(Beginning of Reading passage)

He’s Burlusconi now. Ex Benedict.
Distance?
I mean, over here in the UK, we hear a lot more about Berlusconi than we do Chavez. He’s simply a more immediate figure; Italian politics also are more affecting of us than Venezuelan. I imagine if you asked a group of random average Europeans, they’d be more able to even just name European heads of state than they would American, and the opposite for Americans. I think really a good part of it is simply NIMBY-ness.
Yeah, but what usually happens on the boards is this:
A criticizes P done by Q
Some time, probably around 15 years ago, R did something to S which could remotely be related to the action surrounding P and A never responded.
So A’s a hypocrite, Clinton got a blowjob, and Bob’s your uncle.
I won’t trust anything A does, in part or in hole.
I find tu quoque to be a wonderful tool for highlighting the inconsistencies in an argument.
To use an example that I’ve employed before on these boards. People often argue that eating animals is wrong because killing animals for food production is wrong. I then point to various studies which show that eating plant food kills far more animals than eating free range animals. I then point out that since eating animal foods in fewer animals being killed for food production the argument doesn’t hold up.

(End of Reading passage)
(Beginning of Study material)

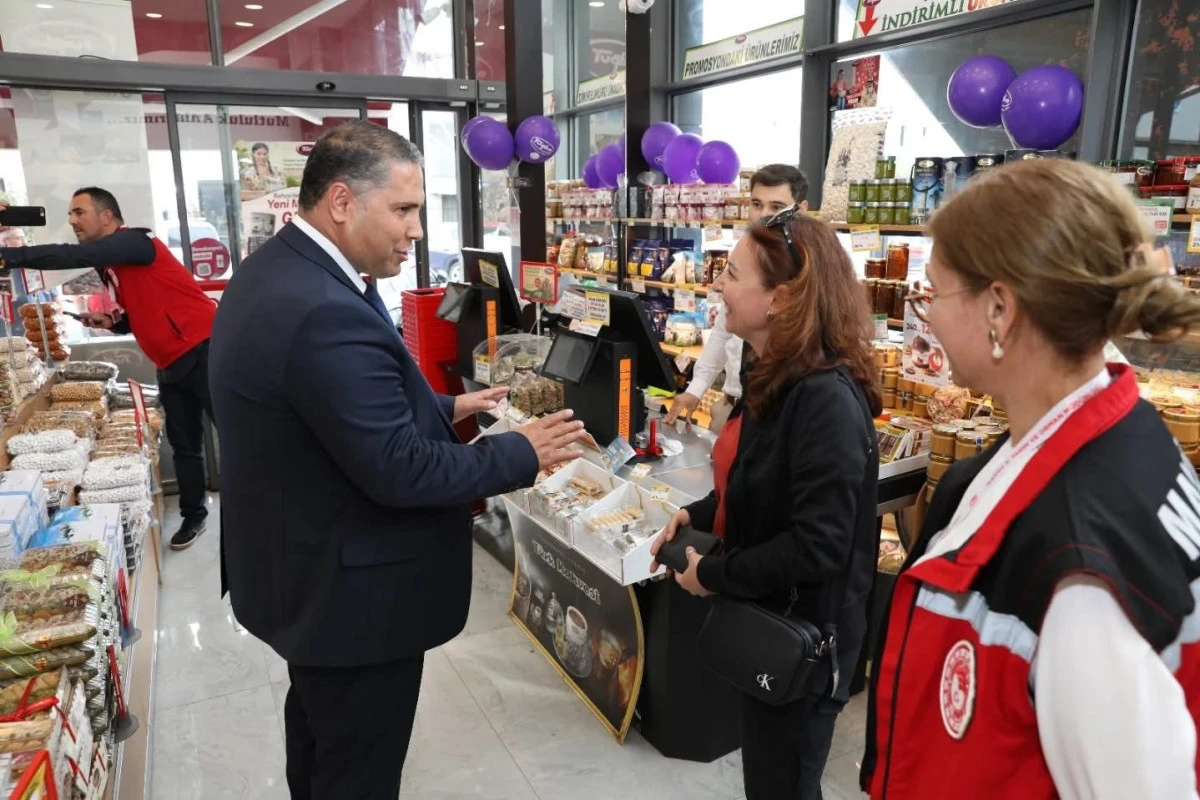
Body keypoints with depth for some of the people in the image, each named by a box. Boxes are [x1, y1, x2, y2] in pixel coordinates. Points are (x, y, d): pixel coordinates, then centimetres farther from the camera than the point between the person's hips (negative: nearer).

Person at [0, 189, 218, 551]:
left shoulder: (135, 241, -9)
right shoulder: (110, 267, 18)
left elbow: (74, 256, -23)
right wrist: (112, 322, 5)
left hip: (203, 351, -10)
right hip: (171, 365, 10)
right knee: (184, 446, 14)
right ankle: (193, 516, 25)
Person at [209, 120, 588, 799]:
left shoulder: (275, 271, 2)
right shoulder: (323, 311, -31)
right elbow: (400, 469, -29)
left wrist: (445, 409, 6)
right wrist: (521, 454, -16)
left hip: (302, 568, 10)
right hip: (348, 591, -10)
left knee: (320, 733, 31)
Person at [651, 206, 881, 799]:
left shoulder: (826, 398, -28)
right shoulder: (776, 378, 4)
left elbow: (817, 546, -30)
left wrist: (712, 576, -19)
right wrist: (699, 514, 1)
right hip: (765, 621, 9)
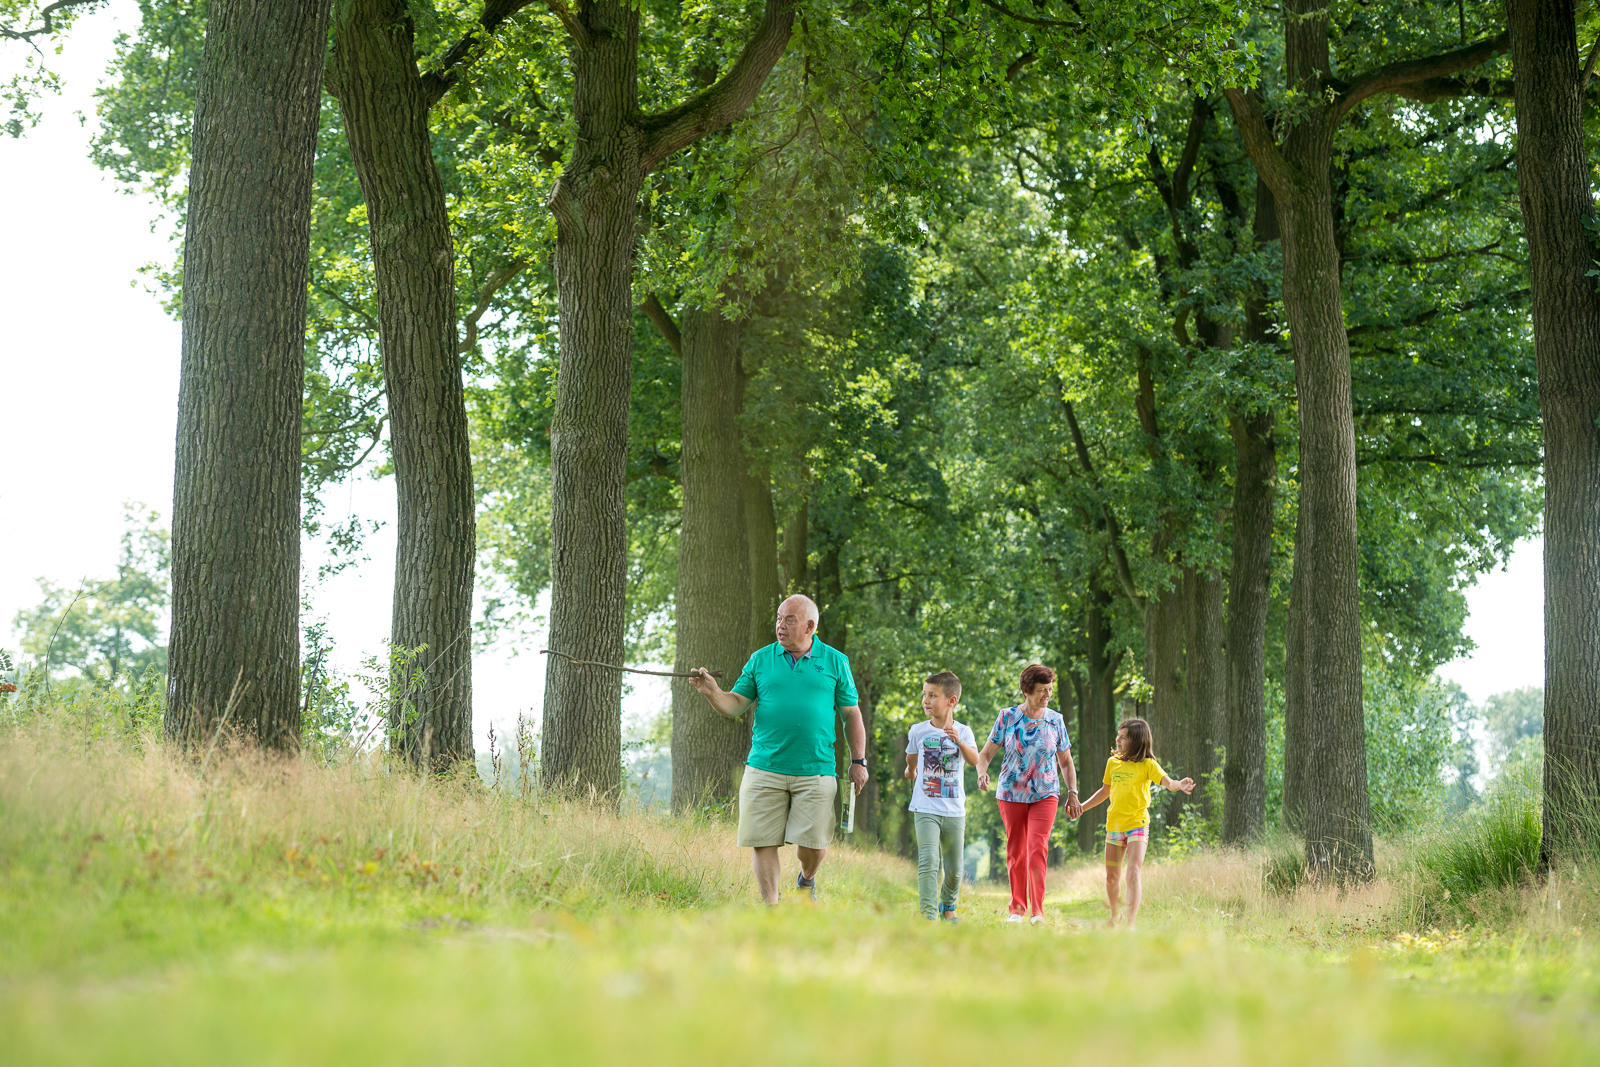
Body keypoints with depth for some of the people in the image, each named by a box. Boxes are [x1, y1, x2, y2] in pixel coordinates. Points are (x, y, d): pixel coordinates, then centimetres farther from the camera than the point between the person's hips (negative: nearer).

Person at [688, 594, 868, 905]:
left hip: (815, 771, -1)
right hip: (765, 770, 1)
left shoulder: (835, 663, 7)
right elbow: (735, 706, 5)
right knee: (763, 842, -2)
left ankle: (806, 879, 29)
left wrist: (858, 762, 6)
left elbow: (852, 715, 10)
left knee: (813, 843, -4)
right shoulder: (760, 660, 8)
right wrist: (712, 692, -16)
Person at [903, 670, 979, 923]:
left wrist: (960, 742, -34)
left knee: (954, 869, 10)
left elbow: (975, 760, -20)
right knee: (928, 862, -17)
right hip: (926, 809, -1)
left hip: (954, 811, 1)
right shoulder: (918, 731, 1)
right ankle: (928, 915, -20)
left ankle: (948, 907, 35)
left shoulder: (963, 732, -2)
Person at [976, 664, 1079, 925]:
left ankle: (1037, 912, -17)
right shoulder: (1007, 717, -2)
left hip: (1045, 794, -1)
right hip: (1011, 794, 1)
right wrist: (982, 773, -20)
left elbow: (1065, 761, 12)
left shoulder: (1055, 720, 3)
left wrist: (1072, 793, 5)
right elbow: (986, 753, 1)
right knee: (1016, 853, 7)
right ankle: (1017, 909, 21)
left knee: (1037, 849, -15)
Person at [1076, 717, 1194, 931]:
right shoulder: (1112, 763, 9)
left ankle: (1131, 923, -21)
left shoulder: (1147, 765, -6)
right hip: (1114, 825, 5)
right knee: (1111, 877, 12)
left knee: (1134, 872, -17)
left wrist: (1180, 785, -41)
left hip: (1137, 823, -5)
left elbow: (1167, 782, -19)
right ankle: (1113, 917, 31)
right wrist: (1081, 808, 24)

(End of Study material)
(Beginning of Study material)

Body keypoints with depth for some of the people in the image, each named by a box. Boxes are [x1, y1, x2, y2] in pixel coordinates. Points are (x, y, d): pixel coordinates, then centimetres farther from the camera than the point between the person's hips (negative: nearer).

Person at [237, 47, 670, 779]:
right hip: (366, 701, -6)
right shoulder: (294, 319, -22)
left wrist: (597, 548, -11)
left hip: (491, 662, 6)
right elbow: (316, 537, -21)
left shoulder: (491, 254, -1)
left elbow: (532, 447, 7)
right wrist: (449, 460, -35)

(End of Study material)

* Description of the task
Can you carry on the forum discussion about hypocrisy charges and tu quoque arguments, picking up right after its last sentence?

* Response to the task
This is technically a tu quoque. Pointing out that vegetarians also kill animals for their food doesn’t actually adress the argument that killing animals for food is wrong. All it does is point out that the opposition also engages in the same wrong bahviour. Classic tu quoque.
Nonethelss I find it to be both a valid and useful debating tool. And the reaosn I think it’s valid is because it demonstrates that the stated basis of the argument isn’t the actual basis of the argument. The actual basis is squeamishness or degree of removal from culpability or something similar. IOW people don’t object to animal deaths, they object to killing animals personally.
Once that fact is highlighted we can then begin to debate the merits of that true, underlying position. So to me the tu quoque serves a very important role as a method for determining whether the stated basic of an argumengt is the real basis of the argument. And this doesn’t assume any dishonesty on the part of the opposition. I’m sure all of us have inadvertentlky adopted positions where the true basis differs form the basis we would give is asked.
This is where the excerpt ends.